◆ WHAT TO PRODUCE
Copy the lines below word for word, starting at the line containing "family: Formicidae" and continuing through the last line. Leave out the pictures.

[Start EXTRACTED ENTRIES]

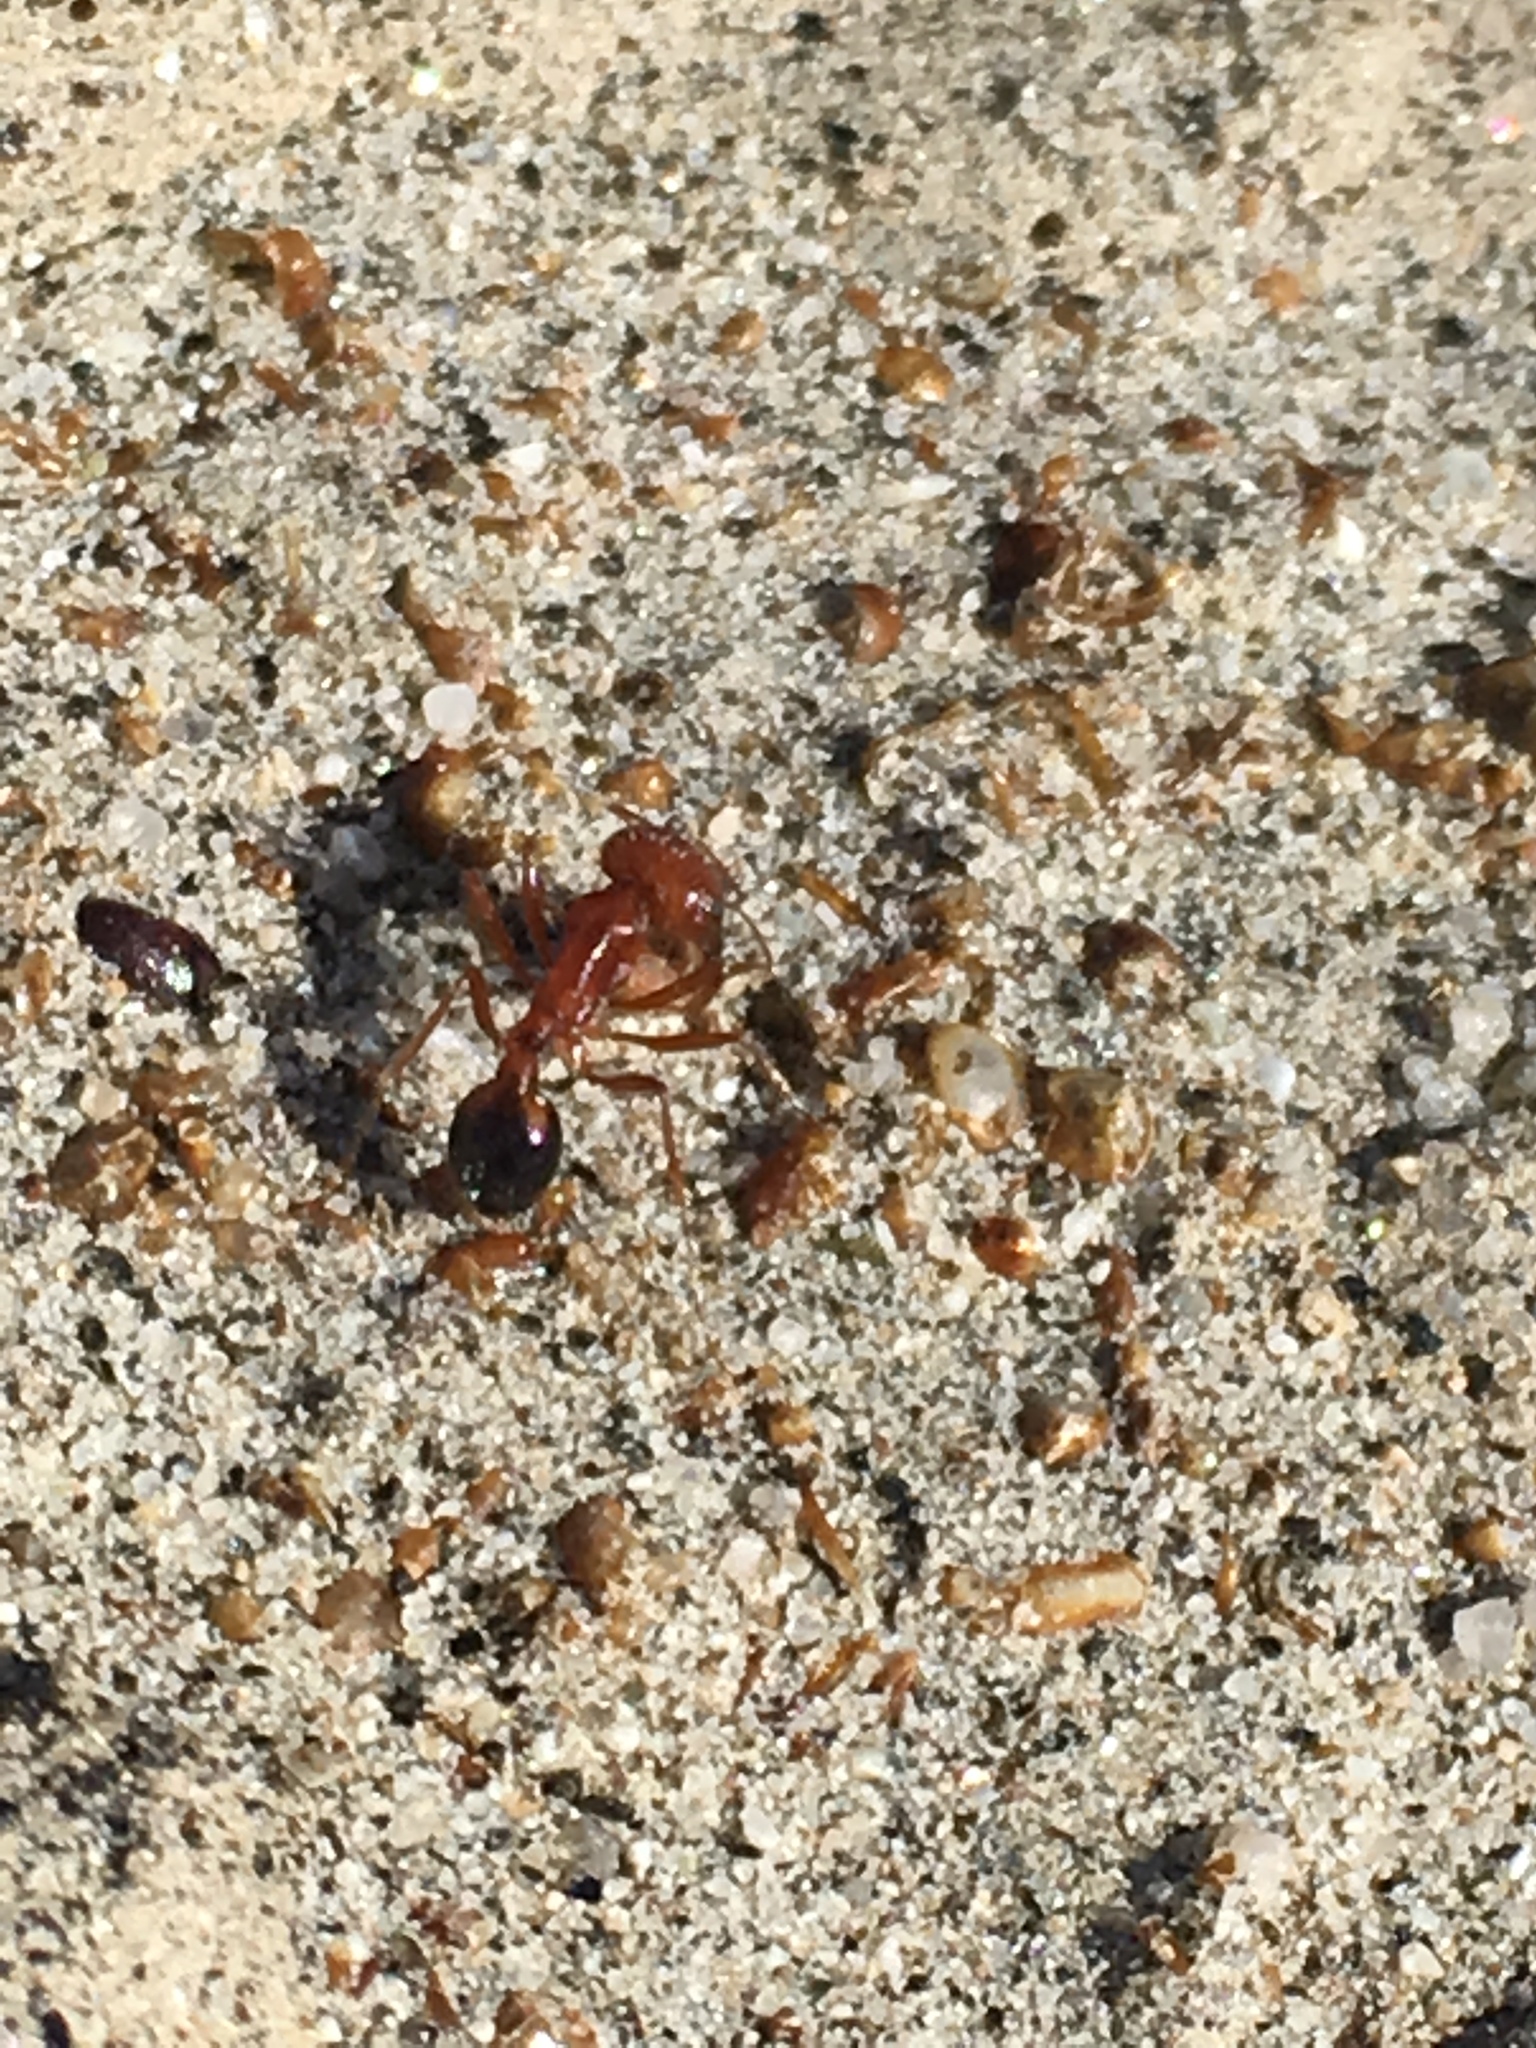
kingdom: Animalia
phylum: Arthropoda
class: Insecta
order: Hymenoptera
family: Formicidae
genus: Pogonomyrmex
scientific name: Pogonomyrmex californicus
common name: California harvester ant
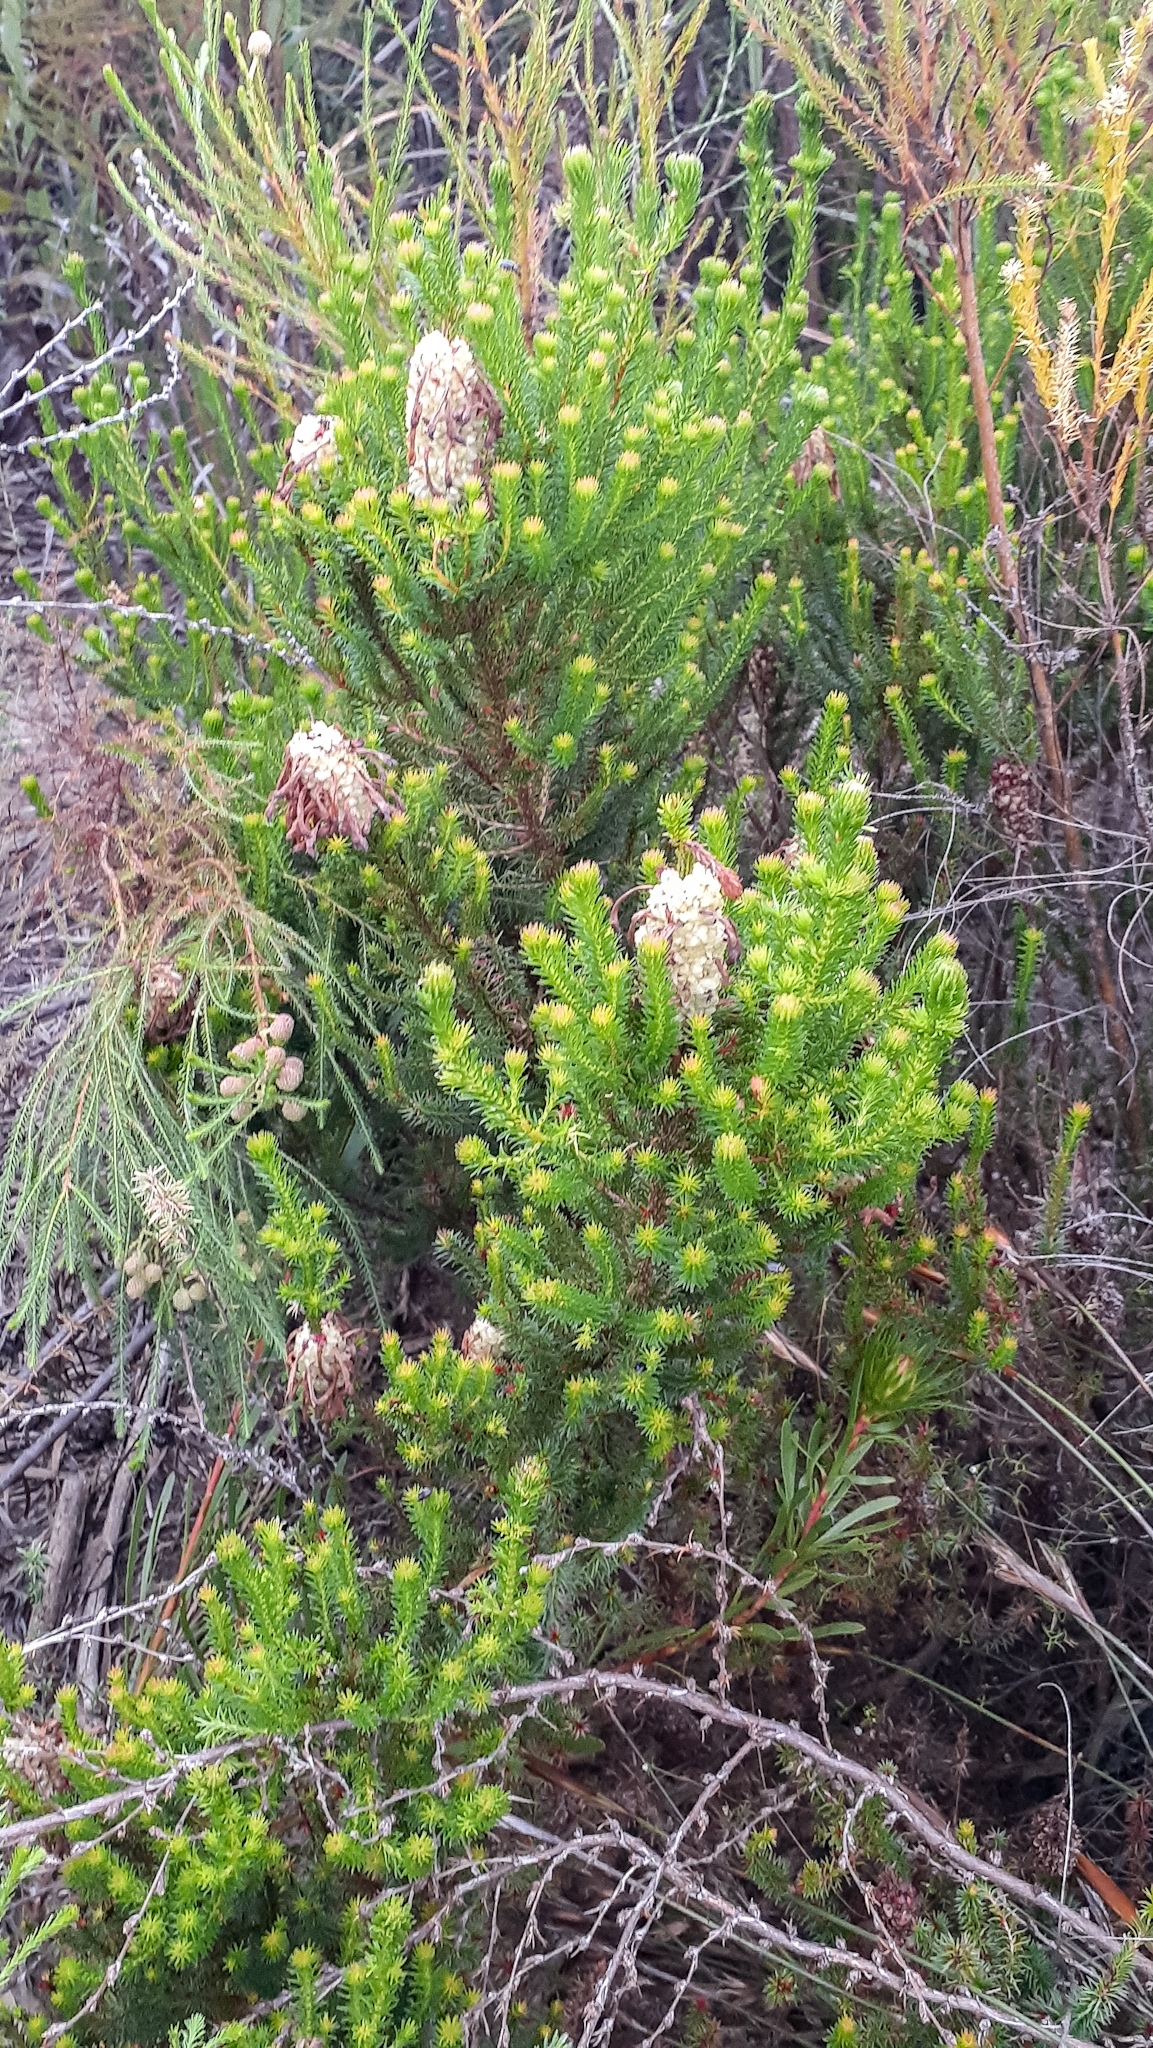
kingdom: Plantae
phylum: Tracheophyta
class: Magnoliopsida
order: Ericales
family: Ericaceae
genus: Erica
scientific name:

[End EXTRACTED ENTRIES]

◆ ANSWER TO THE PROBLEM
family: Formicidae
genus: Pogonomyrmex
scientific name: Pogonomyrmex californicus
common name: California harvester ant
kingdom: Plantae
phylum: Tracheophyta
class: Magnoliopsida
order: Ericales
family: Ericaceae
genus: Erica
scientific name:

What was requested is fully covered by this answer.